## Task description:
Beginning at the line that contains "Rendered at 1500 by 1125 pixels.", reproduce the entries below exactly, ending with the line that contains "Rendered at 2001 by 1125 pixels.". Omit each picture.

## Data records:
# # #

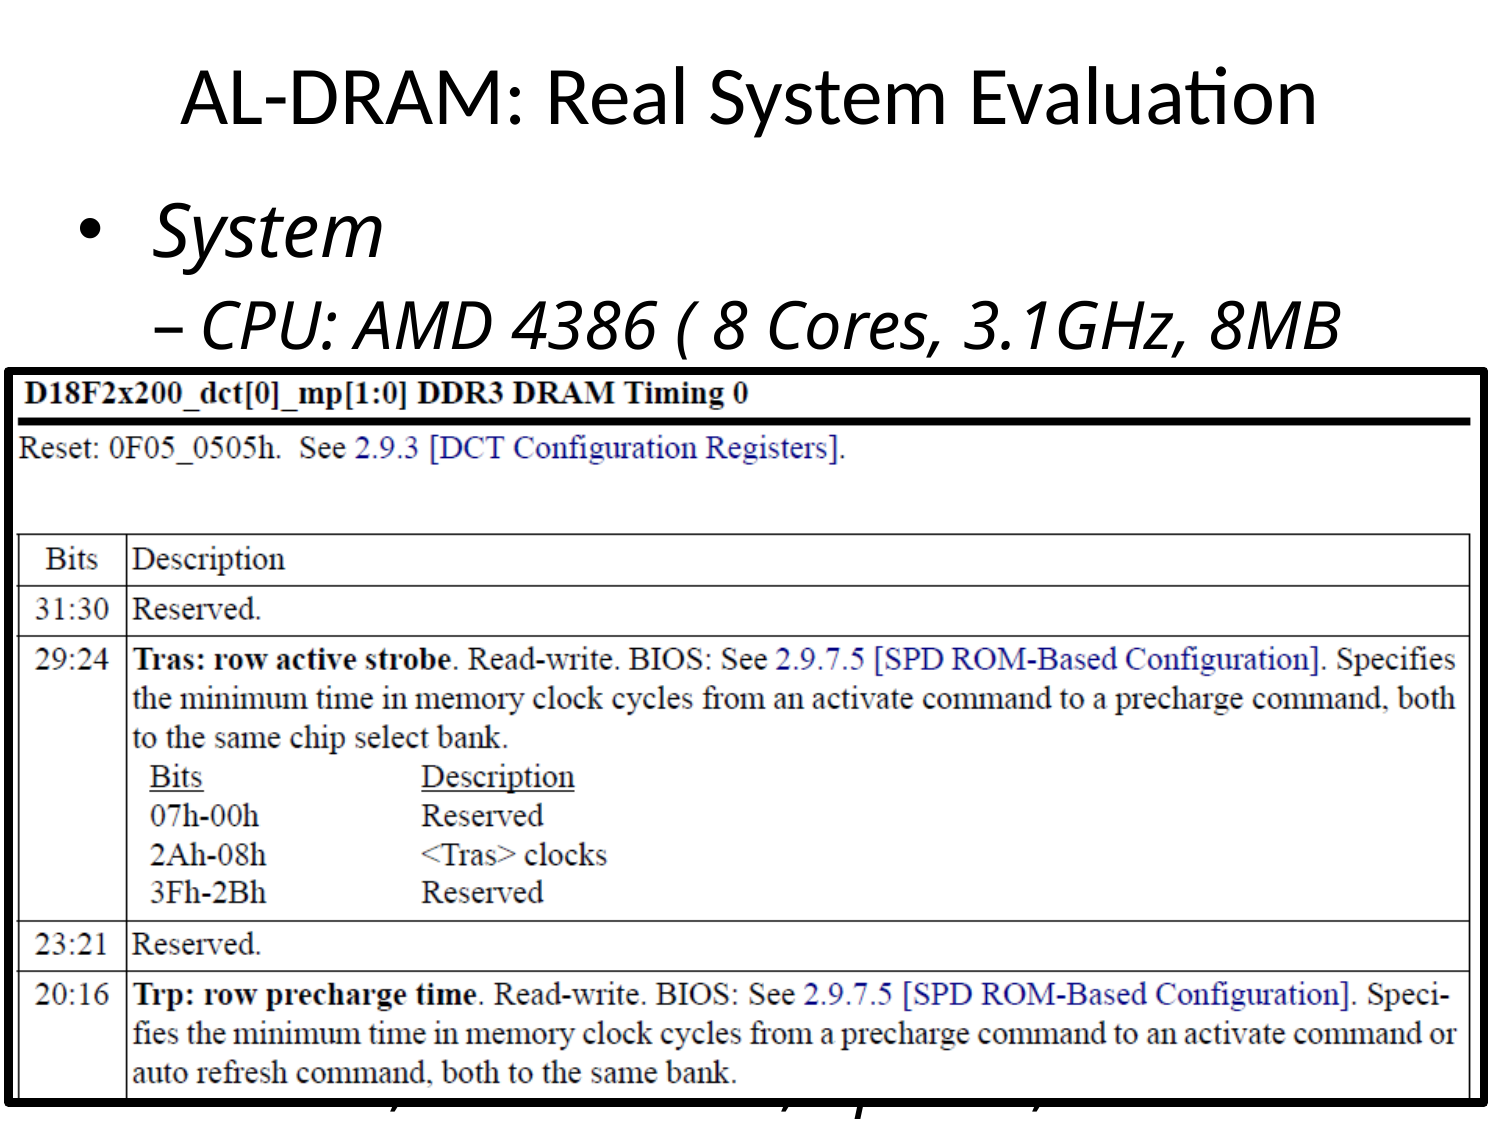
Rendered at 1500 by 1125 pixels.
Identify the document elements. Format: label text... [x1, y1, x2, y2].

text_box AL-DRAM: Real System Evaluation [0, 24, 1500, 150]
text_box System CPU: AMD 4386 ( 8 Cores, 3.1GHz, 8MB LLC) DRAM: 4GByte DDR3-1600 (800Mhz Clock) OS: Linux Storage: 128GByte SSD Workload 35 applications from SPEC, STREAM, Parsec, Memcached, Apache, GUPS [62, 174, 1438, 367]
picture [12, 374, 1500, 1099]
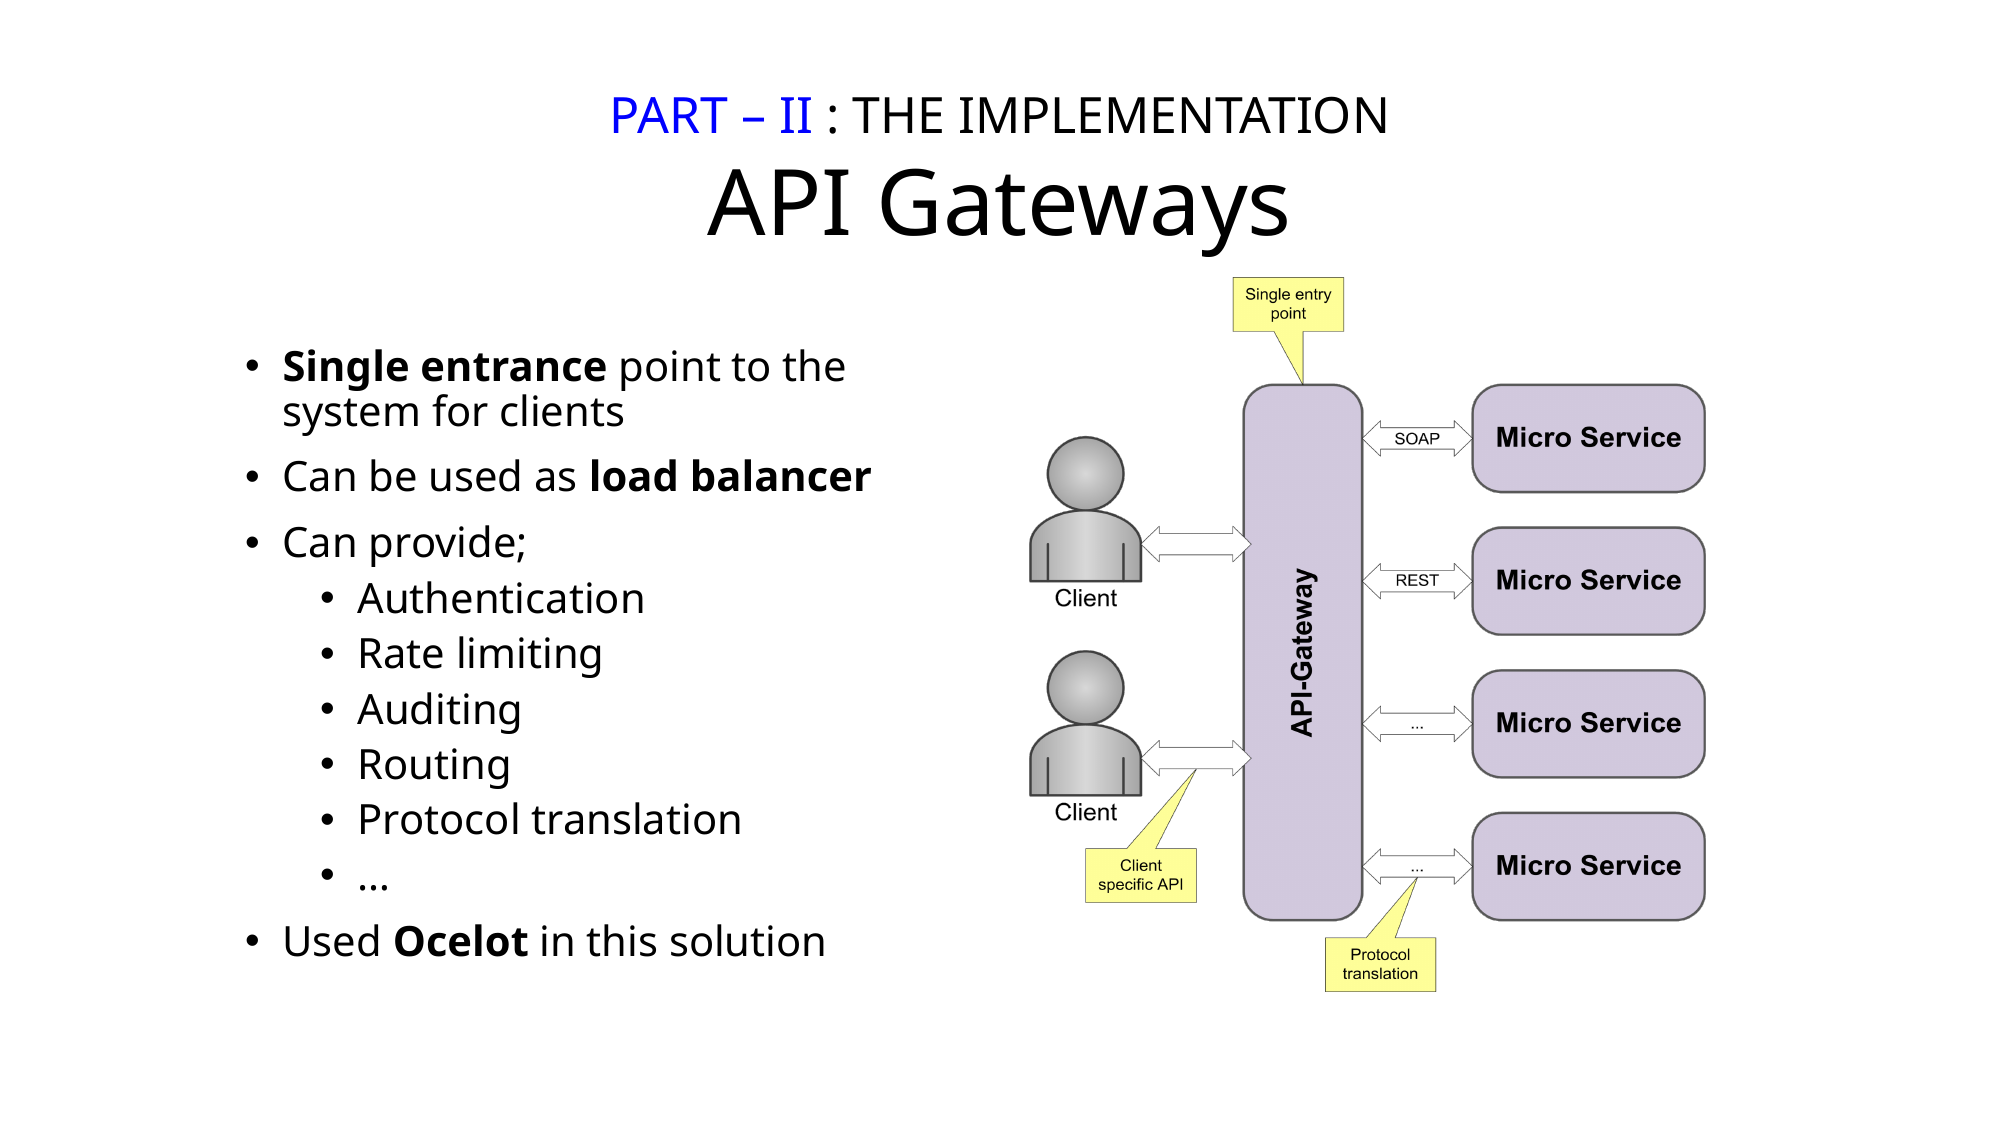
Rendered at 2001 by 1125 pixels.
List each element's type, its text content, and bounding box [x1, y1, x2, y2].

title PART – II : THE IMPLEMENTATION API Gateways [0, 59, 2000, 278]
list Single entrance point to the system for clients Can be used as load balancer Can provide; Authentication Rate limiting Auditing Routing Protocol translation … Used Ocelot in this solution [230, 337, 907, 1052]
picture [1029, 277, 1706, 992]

# # #

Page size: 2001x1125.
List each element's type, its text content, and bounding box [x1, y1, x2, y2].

# # #

## Answer to this task:
Rendered at 1500 by 1125 pixels.
Identify the document elements. Format: label text... [x1, y1, x2, y2].

text_box AL-DRAM: Real System Evaluation [0, 24, 1500, 150]
text_box System CPU: AMD 4386 ( 8 Cores, 3.1GHz, 8MB LLC) DRAM: 4GByte DDR3-1600 (800Mhz Clock) OS: Linux Storage: 128GByte SSD Workload 35 applications from SPEC, STREAM, Parsec, Memcached, Apache, GUPS [62, 174, 1438, 367]
picture [12, 374, 1500, 1099]
Rendered at 2001 by 1125 pixels.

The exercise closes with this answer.